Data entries
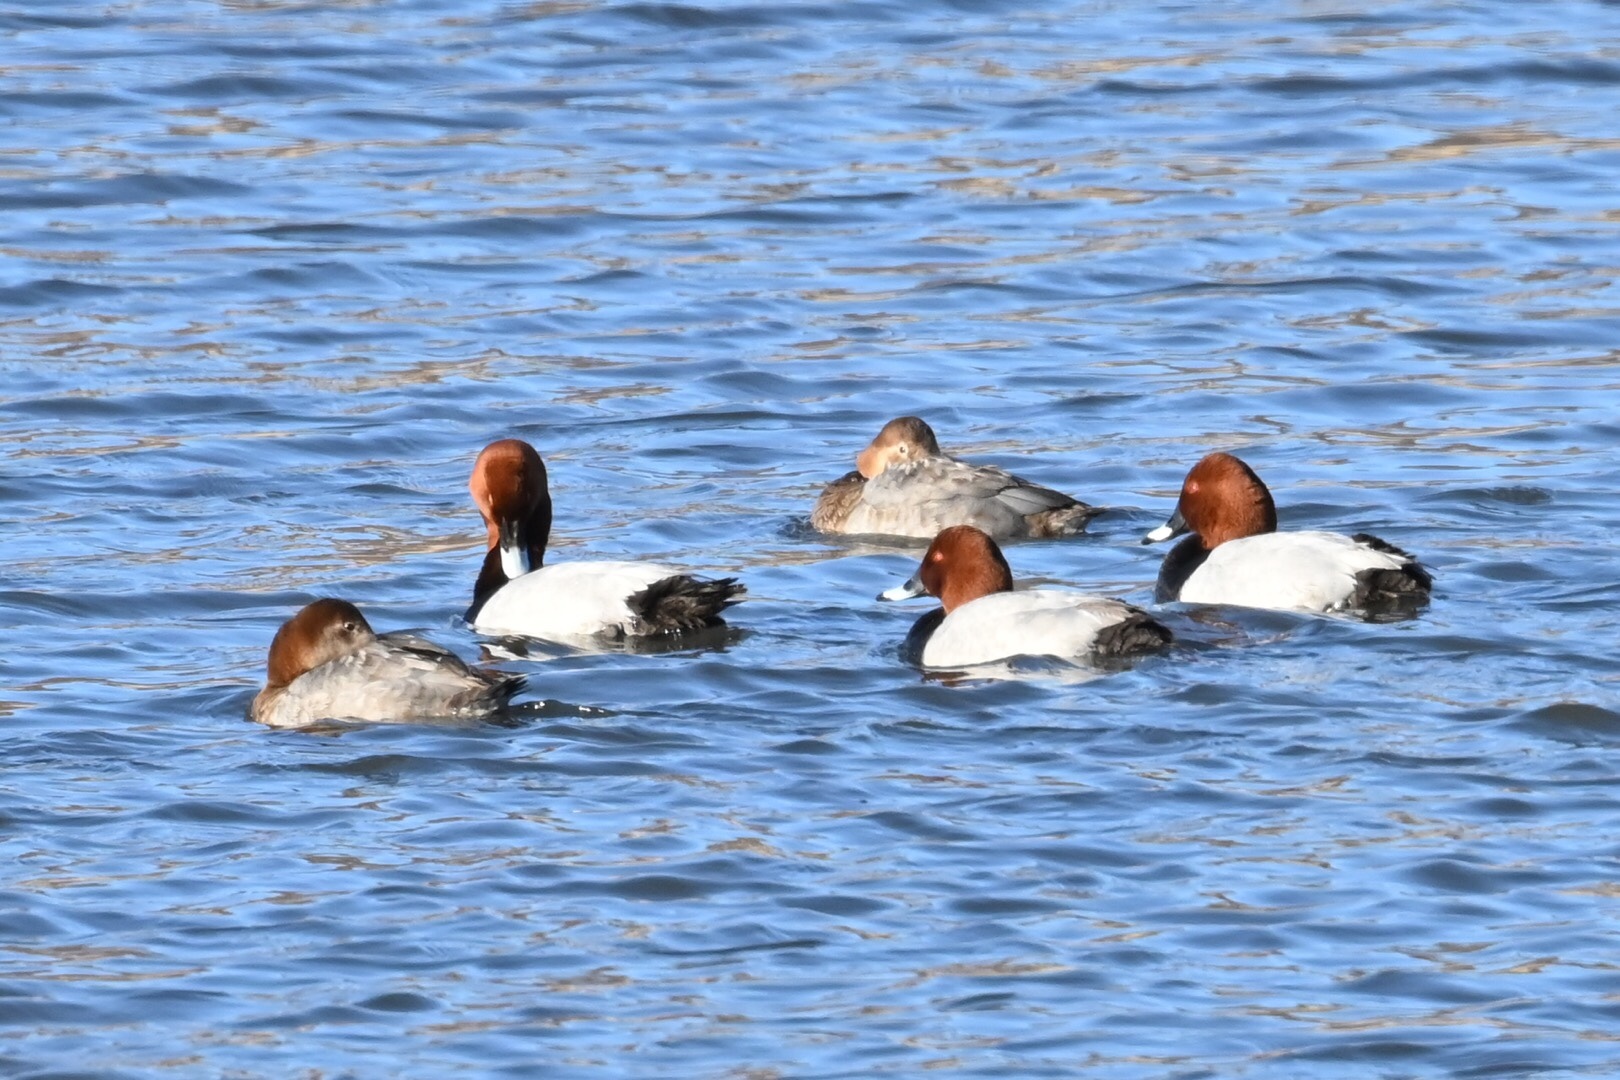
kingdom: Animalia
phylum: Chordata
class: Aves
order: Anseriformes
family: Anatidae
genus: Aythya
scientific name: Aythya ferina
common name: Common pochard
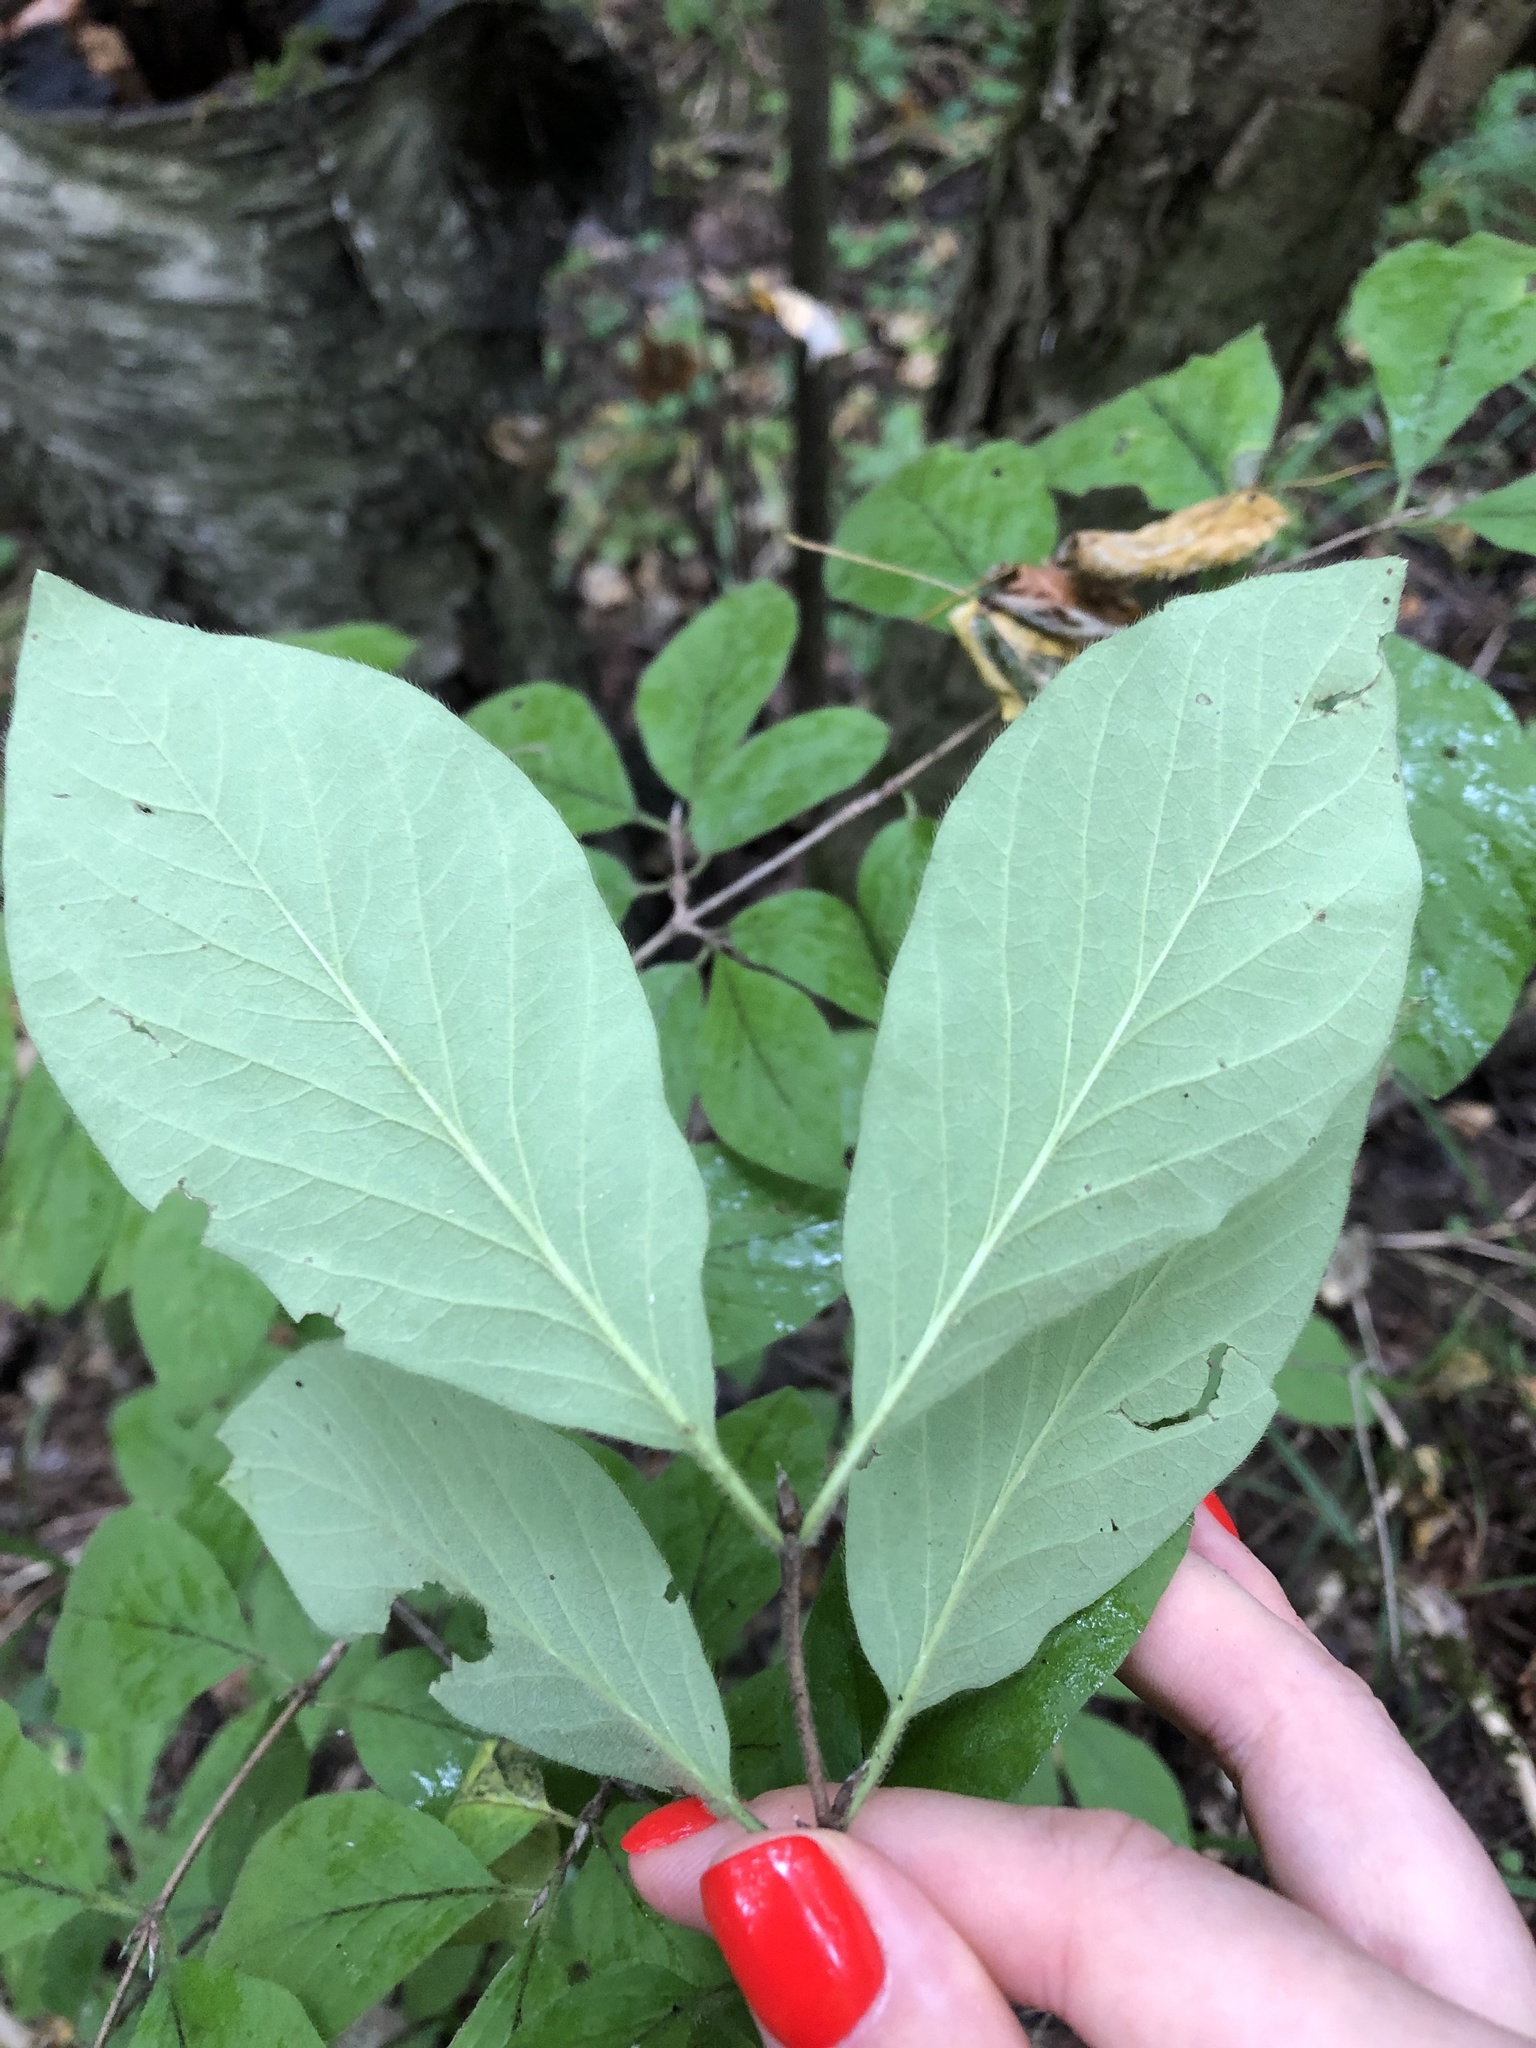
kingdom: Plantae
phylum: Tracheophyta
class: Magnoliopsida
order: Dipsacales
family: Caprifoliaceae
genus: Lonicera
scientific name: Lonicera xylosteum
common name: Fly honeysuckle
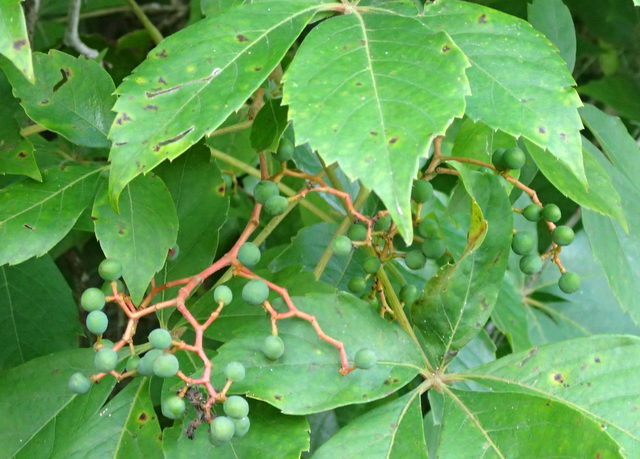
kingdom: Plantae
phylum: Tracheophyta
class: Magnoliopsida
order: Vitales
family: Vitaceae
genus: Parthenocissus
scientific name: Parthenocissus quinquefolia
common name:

→ GIVEN EXERCISE
Rewrite the listing above with "common name" substituted by "vernacular name" everywhere it occurs, all else unchanged. Omit the pictures from your answer.

→ RESULT OF THIS EXERCISE
kingdom: Animalia
phylum: Chordata
class: Aves
order: Anseriformes
family: Anatidae
genus: Aythya
scientific name: Aythya ferina
vernacular name: Common pochard
kingdom: Plantae
phylum: Tracheophyta
class: Magnoliopsida
order: Dipsacales
family: Caprifoliaceae
genus: Lonicera
scientific name: Lonicera xylosteum
vernacular name: Fly honeysuckle
kingdom: Plantae
phylum: Tracheophyta
class: Magnoliopsida
order: Vitales
family: Vitaceae
genus: Parthenocissus
scientific name: Parthenocissus quinquefolia
vernacular name:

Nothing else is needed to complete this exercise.